As for the type of games you will find, most of them are pretty standard Android games. Titles like Ski Safari, Edge, and plenty of other staples are available for purchase. There are some shooters and the like on the store, but of course, this device won’t replace your Xbox One (see our review) or PlayStation 4 (our review). That’s not really what it sets out to do anyway, so we can’t knock it for that.
The gaming experience is average, but the GameStick controller is not the best I’ve used by any stretch. I thought the OUYA had among the worst controllers I’ve ever used, and the GameStick isn’t far off.

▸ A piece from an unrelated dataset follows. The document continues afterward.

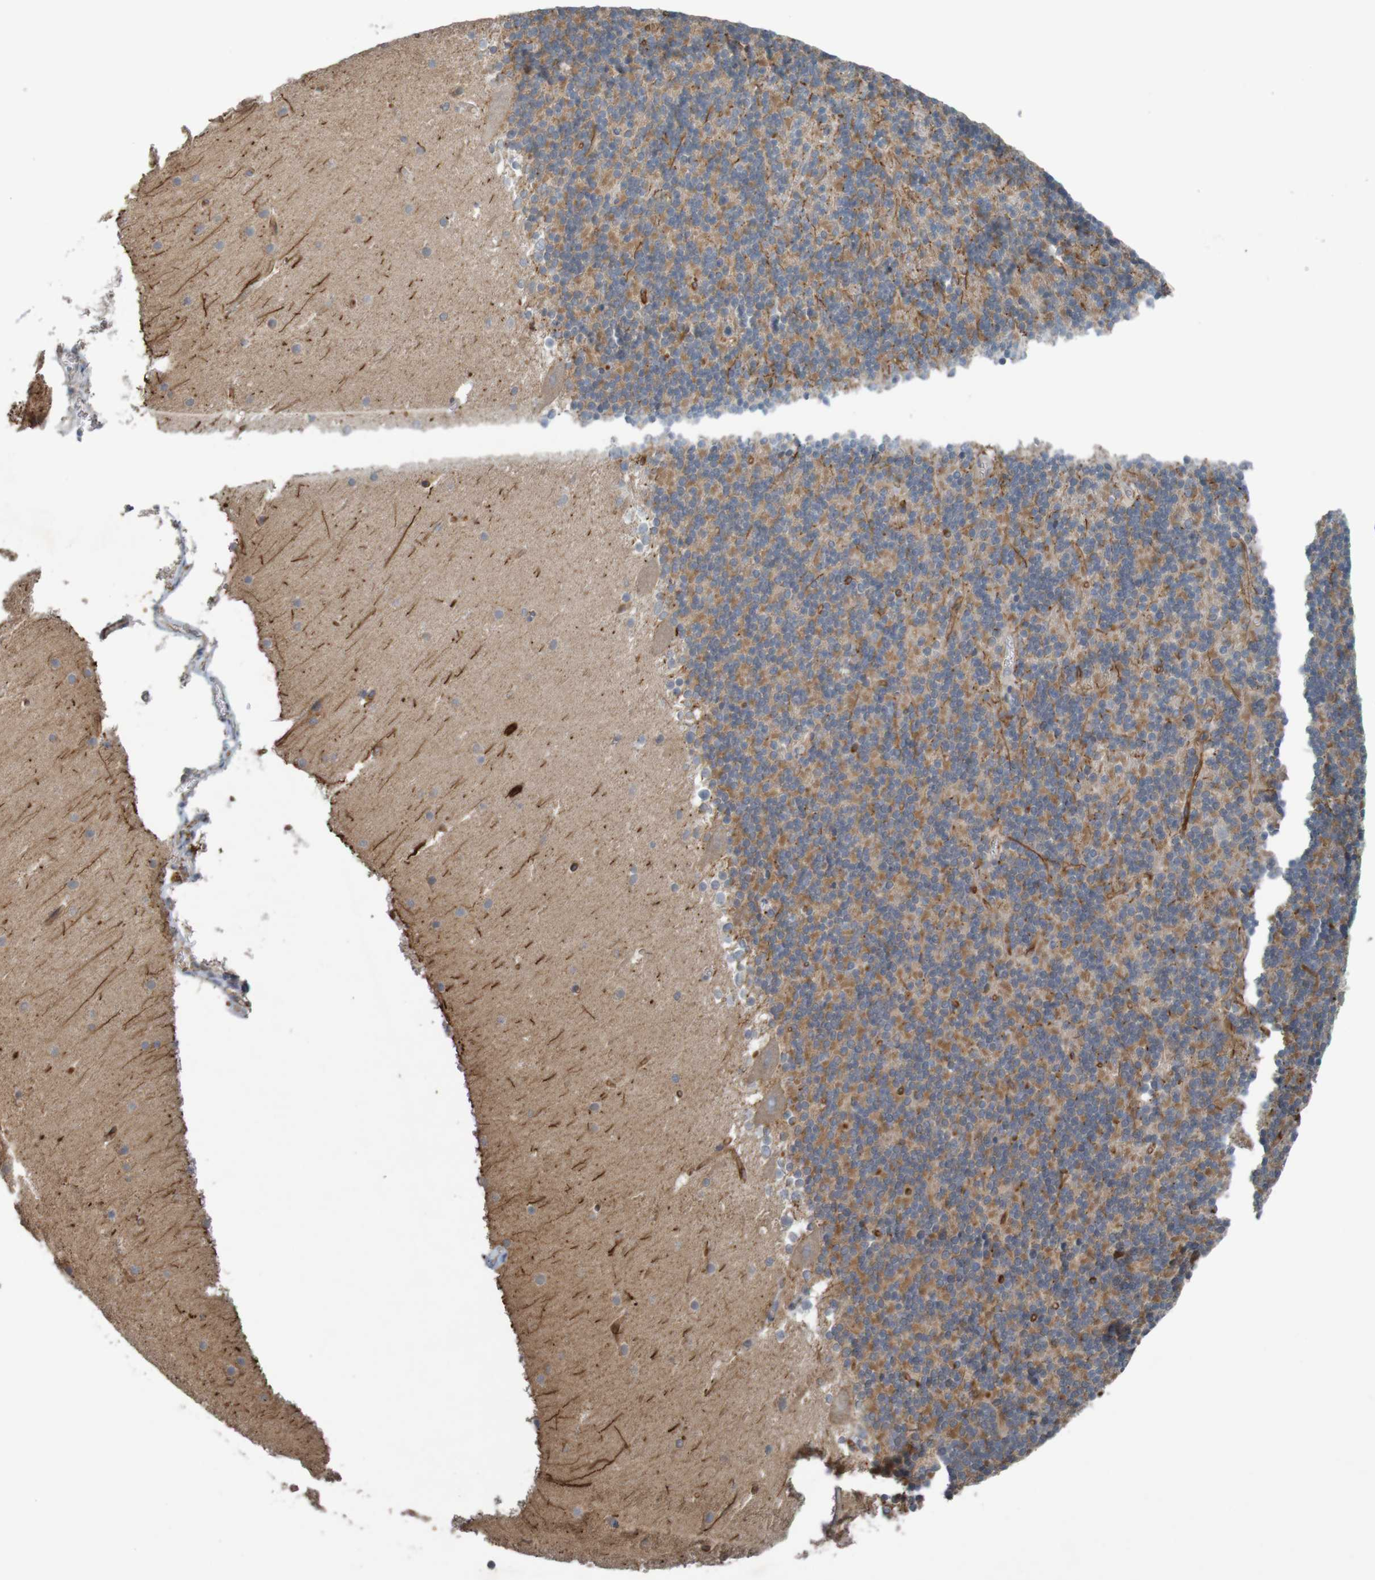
{"staining": {"intensity": "negative", "quantity": "none", "location": "none"}, "tissue": "cerebellum", "cell_type": "Cells in granular layer", "image_type": "normal", "snomed": [{"axis": "morphology", "description": "Normal tissue, NOS"}, {"axis": "topography", "description": "Cerebellum"}], "caption": "DAB immunohistochemical staining of normal human cerebellum shows no significant positivity in cells in granular layer.", "gene": "B3GAT2", "patient": {"sex": "male", "age": 45}}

The rectangular shape, while not necessarily the best, isn’t really the problem, but the loose joysticks are. They just don’t feel precise at all, and they really hinder the gameplay experience.
As far as game consoles go, there is really nothing special about the GameStick. The games are your standard Android stuff, and it doesn’t seem like PlayJam, the company behind the device, is putting nearly as much effort into getting games on the platform as OUYA. With time, we do expect more games to hit the service, but it’s limited right now.
That being said, if you are looking for a gaming console to put in a child’s bedroom that is affordable with a bunch of cheap games, the GameStick will certainly do the job. Not every family can commit to spending over $400 on a game console, so letting kids play games on the GameStick, at just $79, isn’t such a terrible idea. For the more serious gamers, though, the games found on the GameStick will probably be a disappointment.
GameStick As A Media Player
The GameStick is a competent media player, though not the best. There are only two apps available under the media section of the device, but it has the only one you truly need to get what you want – XBMC. With it, you can install all of the third-party addons you would expect, including any of the piracy-orientated ones, though we don’t necessarily recommend using those.
As you might expect, you’ll use the GameStick controller to navigate through XBMC. The problems with the overly sensitive joysticks really stand out when trying to type on the on-screen keyboard, but it’s something you will get used to after a while.
Even if you don’t plan to do much gaming with the GameStick, a tiny $80 dollar XBMC player is an idea worth entertaining. It costs about the same as Roku, but it does give you the bonus of playing games as well. However, you will notice many of the big names in media are not available. Netflix, Amazon, and Hulu are all absent, which is quite surprising, considering those services seem to be available on any device that connects to a TV. If you want to play games and consume media, this is not a bad option. However, if you are just looking for a media player, then a dedicated device or even a Raspberry Pi is probably a better option.
Although the GameStick was designed primarily for portability, we can’t recommend it because without a built-in screen, it’s just not a portable gaming console. If the argument is the ease of transport, then how much easier is the GameStick to put in a box, as opposed to the OUYA or M.O.J.O.?
All in all, the GameStick is a pretty decent device, but it’s not great. There aren’t that many games on the store, and even fewer of the games are available for free. It’s an acceptable media player with XBMC, but it’s not fantastic. That’s kind of the story of the device – everything is okay, but it doesn’t seem to light the world on fire in any category. However, it’s only $79, so it’s really not a huge commitment.
MakeUseOf recommends: If you’re looking for a gaming device for a child’s room that won’t break the bank, or a cheap media player that’s also capable of gaming, the GameStick is certainly worth considering.